Activated FGFR3 prevents subchondral bone sclerosis during the development of osteoarthritis in transgenic mice with achondroplasia.

The purpose of this study is to investigate the morphometric changes of the subchondral bone during the development of osteoarthritis (OA) in transgenic mice with achondroplasia (Fgfr3ach ) carrying a heterozygous gain-of-function mutation in Fgfr3. Two OA models (spontaneously developed with age: The aging model, and surgically induced by destabilization of the medial meniscus: The DMM model) were established. Articular cartilage, epiphysis, and metaphysis of the knee joint were histologically and morphometrically compared between wild-type mice, and Fgfr3ach mice in both OA models. Articular cartilage degeneration was scored according to the Osteoarthritis Research Society International (OARSI) scoring system.
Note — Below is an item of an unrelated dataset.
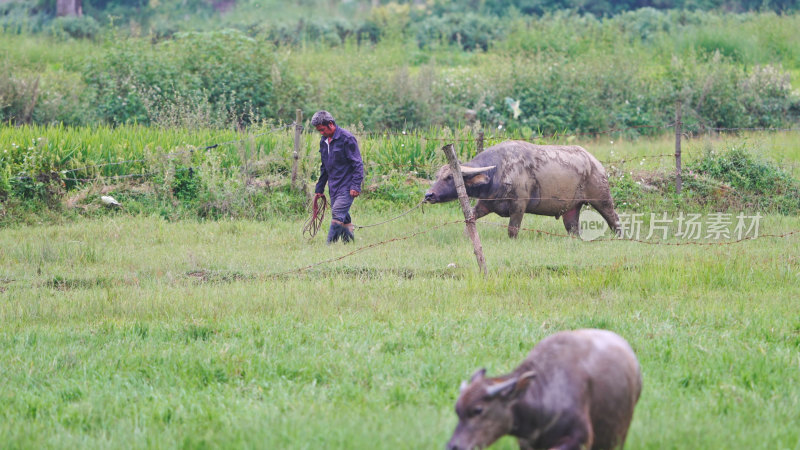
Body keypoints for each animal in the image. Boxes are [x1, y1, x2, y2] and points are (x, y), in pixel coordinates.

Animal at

Several morphometric parameters including bone mineral density (BMD), bone volume/tissue volume (BV/TV), trabecular bone thickness (Tb.Th), and subchondral bone thickness in the medial tibial plateau (MTP) (Sb.Th med) were quantified by micro-computed tomography (CT). In the aging model, although there were no significant differences in the OARSI score between wild-type mice and Fgfr3ach mice, Sb.Th med and Tb.Th in the epiphysis significantly increased in wild-type mice. In the DMM model, the OARSI score of the medial compartment was significantly lower in Fgfr3ach mice than in wild-type mice. BMD, BV/TV, and Tb.Th in the epiphysis increased in wild-type mice and unchanged in Fgfr3ach mice, and the Sb.Th med was significantly larger in wild-type mice after surgery. Subchondral sclerosis, which preceded the cartilage degeneration, was inhibited in Fgfr3ach mice. Activated FGFR3 signaling prevented sclerotic changes of the subchondral bone and subsequent cartilage degeneration.